La genèse du Pacte

Jean-François Carenco, préfet de la région Ile-de-France
Jean-François Carenco, préfet de la région Ile-de-France

 

C'est en 2013, lors d'une visite conjointe de François Lamy, ministre de la ville, et Jean-François Carenco, à l'époque préfet de la région Rhône-Alpes, dans une banlieue lyonnaise, que l'idée du Pacte voit le jour.

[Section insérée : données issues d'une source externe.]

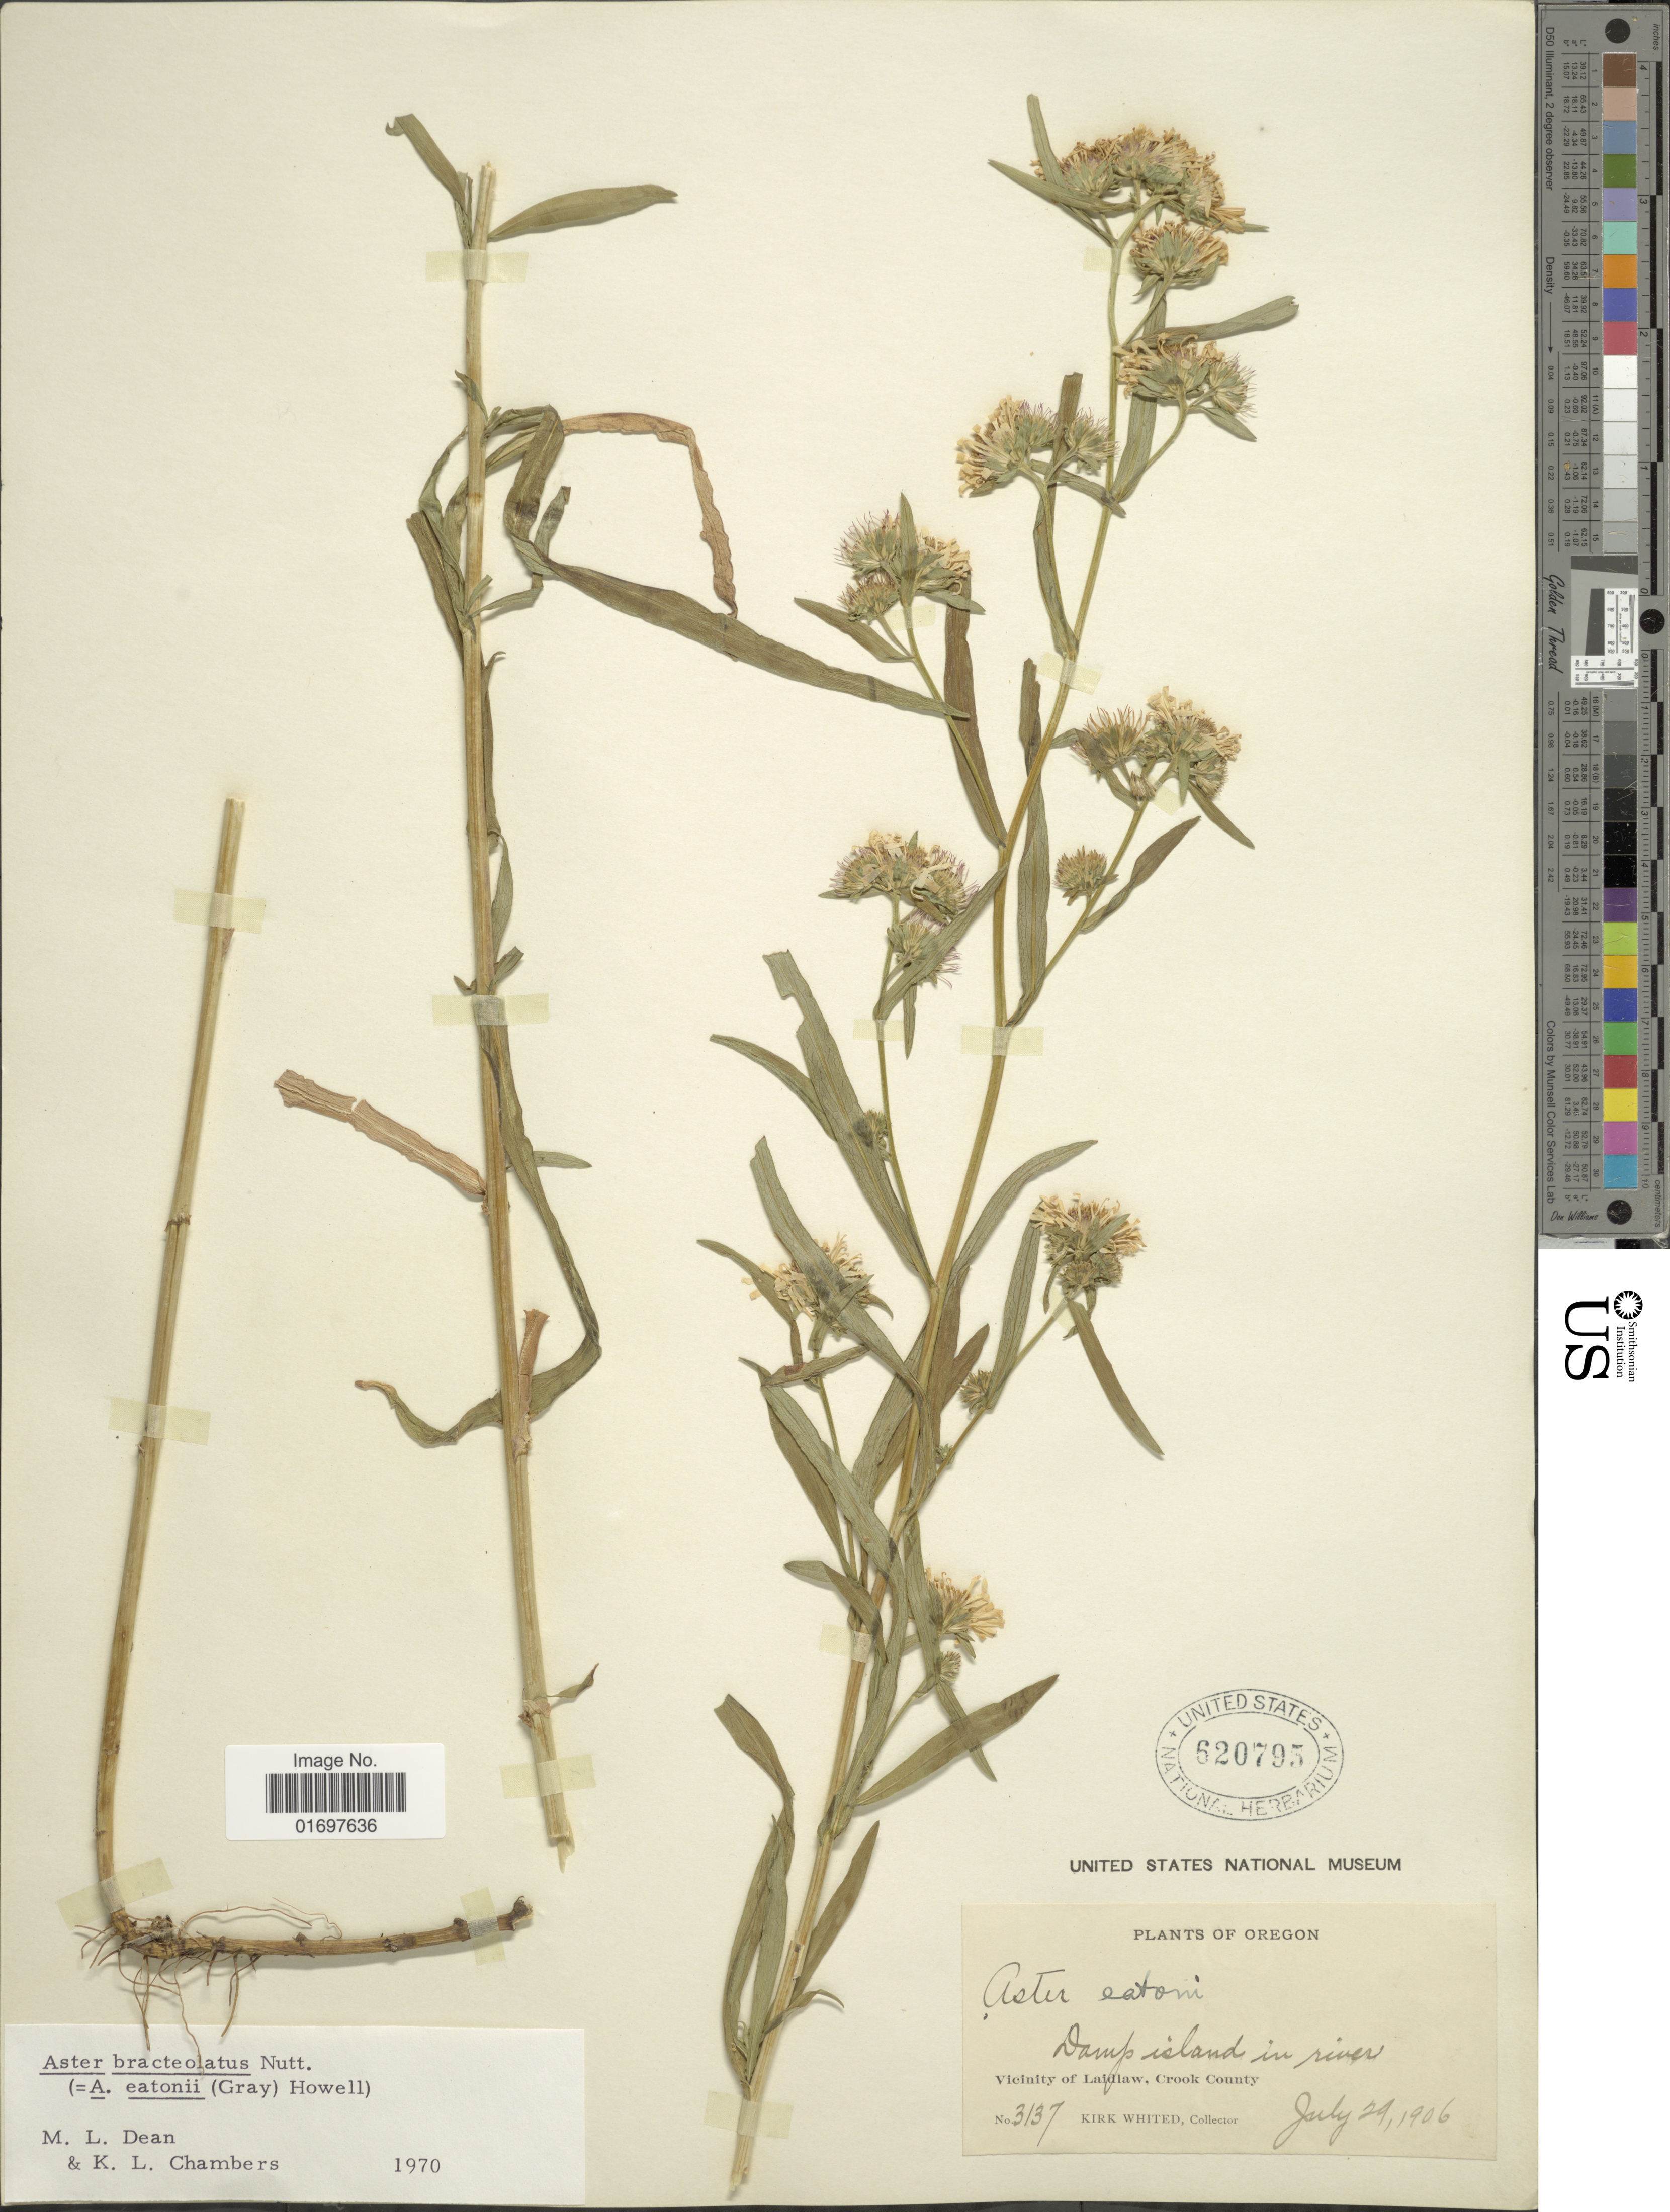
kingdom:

Interpellé par des jeunes, le préfet décide de relever le défi de leur intégration, et de les aider à franchir le fossé qui les empêche d'accéder l'emploi. Mis en place à Lyon dans les cinq Zones de Sécurité Prioritaires de la ville, le pacte est piloté par une équipe opérationnelle resserrée, dirigée directement par le préfet.

 

En mars 2015, Jean-François Carenco est nommé préfet de la région Ile-de-France. Il apporte dans ses bagages le Pacte de la seconde chance, qu'il resserre autour de ses objectifs, en ciblant prioritairement les jeunes faisant l'objet de mesures judiciaires, dont l'intégration sur le marché du travail est particulièrement difficile, et particulièrement importante pour les sortir des spirales négatives dans lesquelles ils se trouvent entrainés. Le Pacte est mis en place à Paris en septembre de la même année.  

 

C'est également au mois de mars 2015, à l'occasion du comité interministériel à l'égalité et la citoyenneté, que le gouvernement décide de généraliser le dispositif à l'ensemble du territoire. Une circulaire interministérielle du 8 décembre 2015, assortie d'une fiche méthodologique, demande à tous les préfets de mettre en place le Pacte dans les quartiers prioritaires de la politique de la ville.   

 

Voir deux reportages réalisés en mars 2015 par France 3 sur la mise en place du Pacte à Lyon, ici et .

 

 

 


Le bilan

 

Depuis septembre 2015, 30 jeunes ont été suivis à Paris dans le cadre du Pacte de la seconde chance. Sur ces 30, 24 sont toujours activement suivis par les cellules, avec des contacts téléphoniques et physiques très réguliers. 4 autres ont un emploi stable (CDD ou CDI) et font l'objet d'un suivi plus distant, que les cellules qualifient de "veille active". 2 jeunes, enfin, ont cessé de répondre aux sollicitations des cellules ou sont volontairement sortis du dispositif.

 

Sur les 24 jeunes suivis activement, la moyenne d'âge est de 21 ans. Certains sont pères ou mères de famille, et près de la moitié d'entre eux a des difficultés de logement. L'un des jeunes suivis est encore en détention: le Pacte prépare d'ores et déjà sa réinsertion.

 

Le bilan du Pacte est donc positif: sur 30 bénéficiaires, 13 sont déjà intégrés dans le monde du travail, et 20 sont inscrits dans une démarche vers l'emploi. Les 10 autres viennent de rentrer dans le dispositif (notamment via la nouvelle cellule emploi, créée le 25 mars 2015 dans le 13e arrondissement de Paris pour compléter les cellules emploi des ZSP du 18e, 19e et 20e arrondissement), ou présentent d'importants freins périphériques à l'emploi sur lesquels ils travaillent avec les référents des cellules emploi.